* _Short task 1_
Copy the forum thread on Julia and Fortran performance from "I’ll definitively look" to "a big surprise.", word for word.

* _Passage_
-- START --
The N = 10_000 case requires 100x the work as the N = 1_000, and the M1 takes about 100x longer.
Meanwhile, the 2600X took about 180x longer, and the 10980XE took 400x longer.
Good scaling with increased problem size on the M1.

We have a lot of stencil benchmarks in this thread, which (because we’re evaluating them for a single time point, meaning there is no temporal locality we can take advantage of) are memory bound. There, the M1 was around 2x faster for solving the ODEs.
It seems to do well on these memory-intensive tasks.

3 Likes

Hi Lee,

I’ll definitively look into that! This site is about one month old, and I’m still tweaking many things. I’ll try to keep you posted about any Julia content here in the Julia forum for the moment. Regards!

Oh wow, I thought nobody was reading this so I uploaded some partial edits, as eigenspace pointed out. I’'l try to incorporate all of the great feedback into an updated version of the post!

3 Likes

One point that was raised in the Fortran forums, which I think is fair, is that apparently you called Fortran from python, and that has a significant overhead, being the issue the python-fortran interface, not the fortran code itself.

ps: call it from Julia :joy:

6 Likes

It showed up in HN recently, so not such a big surprise.

@martin.d.maas welcome!
Building on what others above have mentioned, I think it’s important to try to be careful & avoid overstating the performance of Julia.
It’s become a sport for some to show that Julia is not always the fastest etc
Overstatements motivate these types of people…

7 Likes

I agree. I was just sharing my experience. I’ve just learned a lesson in online etiquette for bloggers – especially when making this kind of comparisons – as some people will only read the title of a post.

By the way, a standalone gfortran version linked to MKL is slightly faster (20% or so) than the optimized LoopVectorization version now.

The trade-off is that the Fortran version is 3X the number of lines of code when compared with the Julia version (25 vs 75), and one has to give up on Python integration for this sort of performance, as F2PY currently produces a considerable overhead.

2 Likes

FWIW, the Fortran code was calling allocate and deallocate outside of the timing, while the Julia code was 13.5% GC time. The Julia code was also about 13% slower.

This is an obvious candidate/cause for the performance difference.

Also, the problem is memory rather than compute bound. So this memory handling is entirely what determines performance, and not things like the relative performance of the sincos implementations.

6 Likes

Corrected that. The performance is exactly the same now!

The Julia code using LoopVectorization.jl is just as good as a standalone gfortran program + Intel’s MKL!!

14 Likes
-- END --
* _Record list_
-- START --
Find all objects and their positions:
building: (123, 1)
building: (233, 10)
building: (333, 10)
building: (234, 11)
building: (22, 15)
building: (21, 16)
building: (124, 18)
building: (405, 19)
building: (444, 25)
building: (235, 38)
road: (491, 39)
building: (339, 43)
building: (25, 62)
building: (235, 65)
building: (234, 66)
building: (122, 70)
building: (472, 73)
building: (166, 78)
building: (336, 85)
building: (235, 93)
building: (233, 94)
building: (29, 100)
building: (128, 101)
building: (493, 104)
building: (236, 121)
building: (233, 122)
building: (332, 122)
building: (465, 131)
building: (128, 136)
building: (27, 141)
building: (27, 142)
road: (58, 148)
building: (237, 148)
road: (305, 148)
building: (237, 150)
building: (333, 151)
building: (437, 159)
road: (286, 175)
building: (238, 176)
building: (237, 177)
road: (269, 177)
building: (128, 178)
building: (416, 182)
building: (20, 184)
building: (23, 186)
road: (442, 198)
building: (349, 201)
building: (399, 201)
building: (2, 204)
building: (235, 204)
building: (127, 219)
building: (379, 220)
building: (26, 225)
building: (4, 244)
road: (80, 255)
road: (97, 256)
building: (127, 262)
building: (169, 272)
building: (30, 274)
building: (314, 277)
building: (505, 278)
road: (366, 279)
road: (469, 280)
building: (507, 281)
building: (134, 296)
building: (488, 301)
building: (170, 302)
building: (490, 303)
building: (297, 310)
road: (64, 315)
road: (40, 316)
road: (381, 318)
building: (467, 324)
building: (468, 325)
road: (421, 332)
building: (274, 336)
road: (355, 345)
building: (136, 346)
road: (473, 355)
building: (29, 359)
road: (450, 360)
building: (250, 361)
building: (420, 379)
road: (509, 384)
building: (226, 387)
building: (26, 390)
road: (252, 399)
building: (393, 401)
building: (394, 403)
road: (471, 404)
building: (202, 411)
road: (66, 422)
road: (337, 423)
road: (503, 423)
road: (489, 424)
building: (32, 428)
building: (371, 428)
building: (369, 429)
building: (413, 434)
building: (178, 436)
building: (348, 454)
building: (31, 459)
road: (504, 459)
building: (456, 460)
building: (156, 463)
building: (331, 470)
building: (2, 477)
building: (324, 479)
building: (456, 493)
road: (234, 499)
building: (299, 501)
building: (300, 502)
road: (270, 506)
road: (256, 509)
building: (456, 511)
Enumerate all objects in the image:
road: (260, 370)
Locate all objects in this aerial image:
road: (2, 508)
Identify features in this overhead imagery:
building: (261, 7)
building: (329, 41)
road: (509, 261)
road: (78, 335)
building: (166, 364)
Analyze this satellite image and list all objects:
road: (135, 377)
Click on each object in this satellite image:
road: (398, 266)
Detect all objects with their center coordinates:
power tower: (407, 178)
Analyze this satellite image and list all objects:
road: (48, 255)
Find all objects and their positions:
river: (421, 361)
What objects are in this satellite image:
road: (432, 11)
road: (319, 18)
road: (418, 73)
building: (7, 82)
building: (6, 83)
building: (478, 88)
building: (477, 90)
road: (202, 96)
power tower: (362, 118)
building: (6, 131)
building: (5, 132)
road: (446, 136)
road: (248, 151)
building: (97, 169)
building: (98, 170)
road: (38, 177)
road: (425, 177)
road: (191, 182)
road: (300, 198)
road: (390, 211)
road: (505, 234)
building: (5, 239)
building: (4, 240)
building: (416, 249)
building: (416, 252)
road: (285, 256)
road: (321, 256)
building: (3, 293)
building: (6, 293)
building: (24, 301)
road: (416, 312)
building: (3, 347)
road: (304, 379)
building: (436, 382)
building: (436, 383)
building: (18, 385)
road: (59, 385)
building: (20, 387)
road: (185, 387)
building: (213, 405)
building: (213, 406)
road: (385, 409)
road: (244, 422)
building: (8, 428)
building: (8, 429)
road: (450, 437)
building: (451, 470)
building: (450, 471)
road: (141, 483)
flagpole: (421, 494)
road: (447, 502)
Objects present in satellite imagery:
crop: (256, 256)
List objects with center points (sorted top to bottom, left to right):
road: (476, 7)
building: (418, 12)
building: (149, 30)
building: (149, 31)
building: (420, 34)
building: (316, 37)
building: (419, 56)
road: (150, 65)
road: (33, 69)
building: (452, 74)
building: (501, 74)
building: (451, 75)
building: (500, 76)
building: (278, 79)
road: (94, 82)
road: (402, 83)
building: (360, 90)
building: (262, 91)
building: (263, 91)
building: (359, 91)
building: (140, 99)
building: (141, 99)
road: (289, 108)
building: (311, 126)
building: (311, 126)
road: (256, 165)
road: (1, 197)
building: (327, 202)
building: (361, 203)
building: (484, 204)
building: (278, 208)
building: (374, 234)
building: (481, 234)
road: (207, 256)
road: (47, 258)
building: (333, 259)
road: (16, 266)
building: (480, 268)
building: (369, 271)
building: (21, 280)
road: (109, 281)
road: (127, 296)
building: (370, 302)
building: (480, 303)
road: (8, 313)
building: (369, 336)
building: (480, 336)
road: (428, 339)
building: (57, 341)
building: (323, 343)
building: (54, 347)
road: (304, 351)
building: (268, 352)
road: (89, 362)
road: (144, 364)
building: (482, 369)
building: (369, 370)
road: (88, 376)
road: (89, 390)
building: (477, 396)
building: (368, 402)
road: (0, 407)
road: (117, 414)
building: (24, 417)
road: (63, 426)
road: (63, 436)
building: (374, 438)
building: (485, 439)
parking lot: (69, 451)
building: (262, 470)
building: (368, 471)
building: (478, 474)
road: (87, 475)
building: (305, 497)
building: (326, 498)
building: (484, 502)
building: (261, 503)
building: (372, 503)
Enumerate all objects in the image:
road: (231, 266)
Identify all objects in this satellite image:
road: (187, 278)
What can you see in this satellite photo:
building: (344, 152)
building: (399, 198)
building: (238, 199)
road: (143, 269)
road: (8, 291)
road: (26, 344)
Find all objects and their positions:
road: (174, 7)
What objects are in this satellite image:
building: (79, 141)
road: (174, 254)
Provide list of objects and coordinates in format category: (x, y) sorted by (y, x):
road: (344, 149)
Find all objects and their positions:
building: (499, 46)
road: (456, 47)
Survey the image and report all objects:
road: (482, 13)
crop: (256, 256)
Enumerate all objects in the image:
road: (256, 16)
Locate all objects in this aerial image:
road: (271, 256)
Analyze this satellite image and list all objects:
-- END --
* _Short task 2_
In the records, rewrite the lines from the line with "Identify all objects" to the line with "road: (174, 7)", changing "satellite" to "aerial" and leaving everything else as is. Return only those lines.

* _Solution 1_
I’ll definitively look into that! This site is about one month old, and I’m still tweaking many things. I’ll try to keep you posted about any Julia content here in the Julia forum for the moment. Regards!

Oh wow, I thought nobody was reading this so I uploaded some partial edits, as eigenspace pointed out. I’'l try to incorporate all of the great feedback into an updated version of the post!

3 Likes

One point that was raised in the Fortran forums, which I think is fair, is that apparently you called Fortran from python, and that has a significant overhead, being the issue the python-fortran interface, not the fortran code itself.

ps: call it from Julia :joy:

6 Likes

It showed up in HN recently, so not such a big surprise.

* _Solution 2_
Identify all objects in this aerial image:
road: (187, 278)
What can you see in this aerial photo:
building: (344, 152)
building: (399, 198)
building: (238, 199)
road: (143, 269)
road: (8, 291)
road: (26, 344)
Find all objects and their positions:
road: (174, 7)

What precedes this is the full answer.